Page images and extracted text
________________________
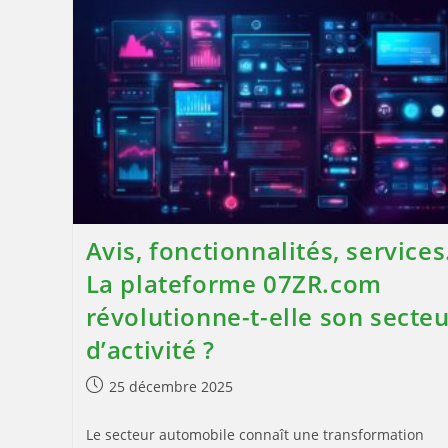
Svh
Révolutionnent
La
Sécurité
Des
Interfaces
De
Travail
En
SST
Avis, fonctionnalités, service
La plateforme 07ZR.com
révolutionne-t-elle son secte
d’activité ?
Publication
25 décembre 2025
publiée :
Le secteur automobile connaît une transformation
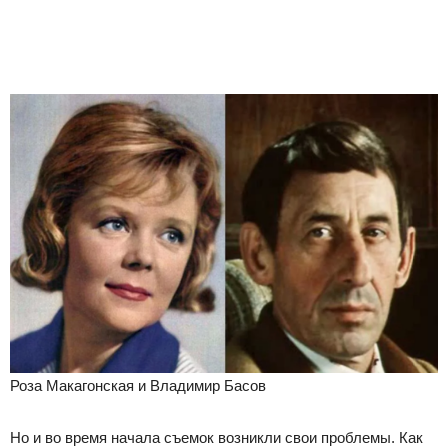
Роза Макагонская и Владимир Басов
Но и во время начала съемок возникли свои проблемы. Как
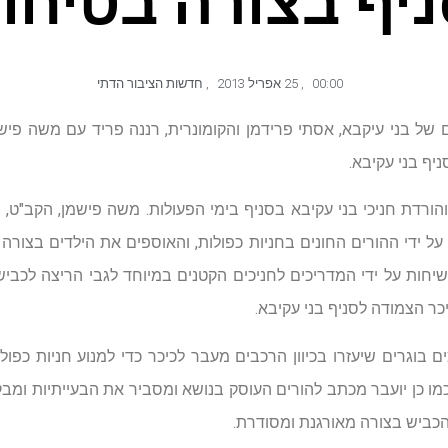
יף בצורה בטיחות
00:00
,
25 אפריל 2013
,
חדשות הציבור הדתי
 של בני עיקבא, אסתי פרידמן והקומונרית, רננה פריד עם משה פישמ
יף בני עקיבא.
הורדת חניכי בני עקיבא בסניף בימי הפעולות. משה פישמן, הקב"ט,
 ידי ההורים החונים בחניות כפולות, והאוספים את הילדים בצורה ש
יחות על ידי המדריכים לחניכים הקטנים במיוחד לגבי הריצה לכביש 
ר הצמודה לסניף בני עקיבא.
ם בוגרים שיעזרו בכיוון הרכבים מעבר לכיכר כדי למנוע חניות כפו
מו כן יועבר מכתב להורים העוסק בנושא ומסביר את הבעייתיות ומבקש
הכביש בצורה מאורגנת ומסודרת.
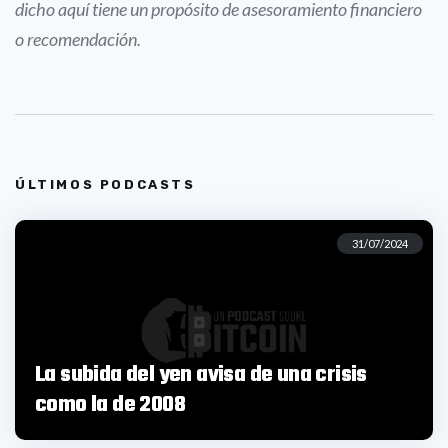
dicho aquí tiene un propósito de asesoramiento financiero
o recomendación.
ÚLTIMOS PODCASTS
31/07/2024
La subida del yen avisa de una crisis
como la de 2008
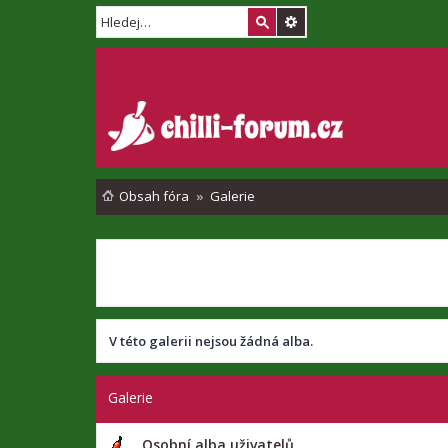
Obsah fóra
Galerie
V této galerii nejsou žádná alba.
Galerie
Osobní alba uživatelů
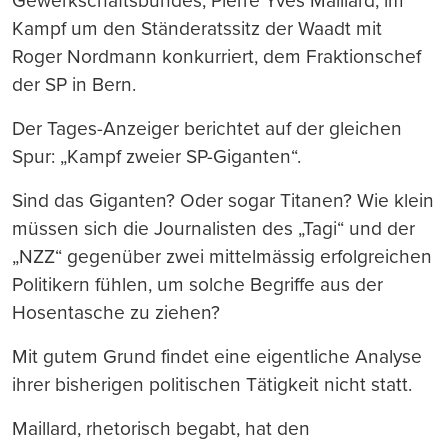
Gewerkschaftsbundes, Pierre Yves Maillard, im
Kampf um den Ständeratssitz der Waadt mit
Roger Nordmann konkurriert, dem Fraktionschef
der SP in Bern.
Der Tages-Anzeiger berichtet auf der gleichen
Spur: „Kampf zweier SP-Giganten“.
Sind das Giganten? Oder sogar Titanen? Wie klein
müssen sich die Journalisten des „Tagi“ und der
„NZZ“ gegenüber zwei mittelmässig erfolgreichen
Politikern fühlen, um solche Begriffe aus der
Hosentasche zu ziehen?
Mit gutem Grund findet eine eigentliche Analyse
ihrer bisherigen politischen Tätigkeit nicht statt.
Maillard, rhetorisch begabt, hat den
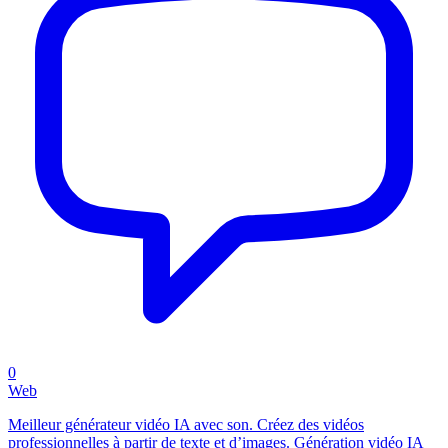
0
Web
Meilleur générateur vidéo IA avec son. Créez des vidéos
professionnelles à partir de texte et d’images. Génération vidéo IA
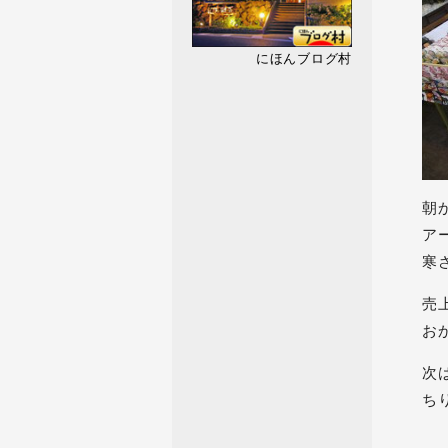
にほんブログ村
朝
ア
寒
売
お
次
ち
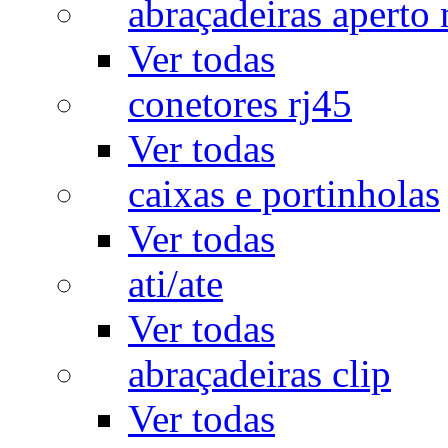
abraçadeiras aperto
Ver todas
conetores rj45
Ver todas
caixas e portinholas
Ver todas
ati/ate
Ver todas
abraçadeiras clip
Ver todas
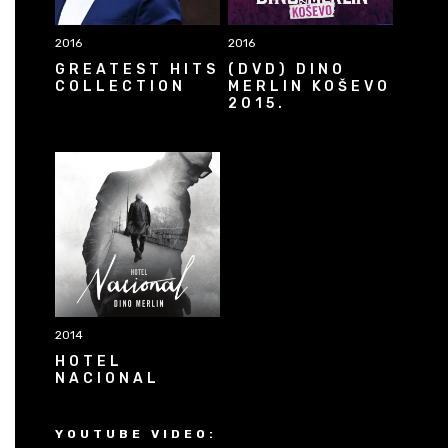
2016
2016
GREATEST HITS
(DVD) DINO
COLLECTION
MERLIN KOŠEVO
2015.
2014
HOTEL
NACIONAL
YOUTUBE VIDEO:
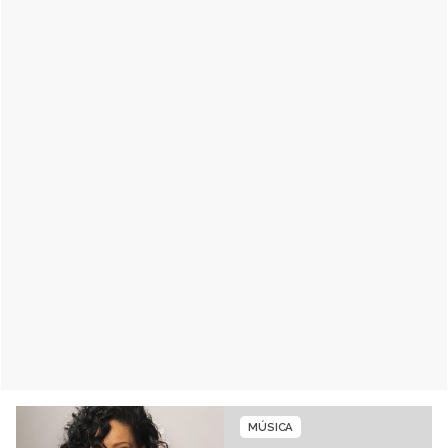
MÚSICA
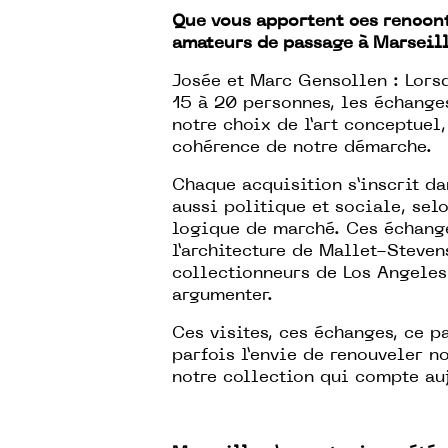
Que vous apportent ces rencon
amateurs de passage à Marseill
Josée et Marc Gensollen : Lorsq
15 à 20 personnes, les échange
notre choix de l’art conceptuel
cohérence de notre démarche.
Chaque acquisition s’inscrit da
aussi politique et sociale, sel
logique de marché. Ces échange
l’architecture de Mallet-Steve
collectionneurs de Los Angeles
argumenter.
Ces visites, ces échanges, ce 
parfois l’envie de renouveler 
notre collection qui compte au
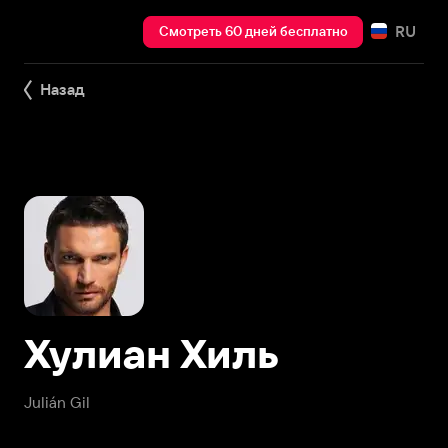
RU
Смотреть 60 дней бесплатно
Назад
Хулиан Хиль
Julián Gil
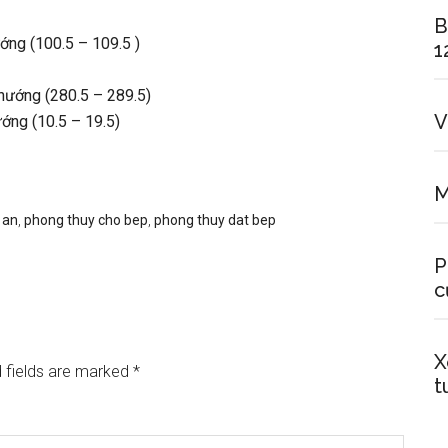
B
ớng (100.5 – 109.5 )
1
hướng (280.5 – 289.5)
V
ớng (10.5 – 19.5)
M
 an
,
phong thuy cho bep
,
phong thuy dat bep
P
c
X
 fields are marked
*
t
________________________
## How to complete this task
Only the lines from the beginning of the records up to and including the line with "Sind das Giganten?" should appear, exactly as they are, and no pictures.

## Answer to the problem
Svh
Révolutionnent
La
Sécurité
Des
Interfaces
De
Travail
En
SST
Avis, fonctionnalités, service
La plateforme 07ZR.com
révolutionne-t-elle son secte
d’activité ?
Publication
25 décembre 2025
publiée :
Le secteur automobile connaît une transformation
Роза Макагонская и Владимир Басов
Но и во время начала съемок возникли свои проблемы. Как
יף בצורה בטיחות
00:00
,
25 אפריל 2013
,
חדשות הציבור הדתי
 של בני עיקבא, אסתי פרידמן והקומונרית, רננה פריד עם משה פישמ
יף בני עקיבא.
הורדת חניכי בני עקיבא בסניף בימי הפעולות. משה פישמן, הקב"ט,
 ידי ההורים החונים בחניות כפולות, והאוספים את הילדים בצורה ש
יחות על ידי המדריכים לחניכים הקטנים במיוחד לגבי הריצה לכביש 
ר הצמודה לסניף בני עקיבא.
ם בוגרים שיעזרו בכיוון הרכבים מעבר לכיכר כדי למנוע חניות כפו
מו כן יועבר מכתב להורים העוסק בנושא ומסביר את הבעייתיות ומבקש
הכביש בצורה מאורגנת ומסודרת.
dicho aquí tiene un propósito de asesoramiento financiero
o recomendación.
ÚLTIMOS PODCASTS
31/07/2024
La subida del yen avisa de una crisis
como la de 2008
Obsah fóra
Galerie
V této galerii nejsou žádná alba.
Galerie
Osobní alba uživatelů
Gewerkschaftsbundes, Pierre Yves Maillard, im
Kampf um den Ständeratssitz der Waadt mit
Roger Nordmann konkurriert, dem Fraktionschef
der SP in Bern.
Der Tages-Anzeiger berichtet auf der gleichen
Spur: „Kampf zweier SP-Giganten“.
Sind das Giganten? Oder sogar Titanen? Wie klein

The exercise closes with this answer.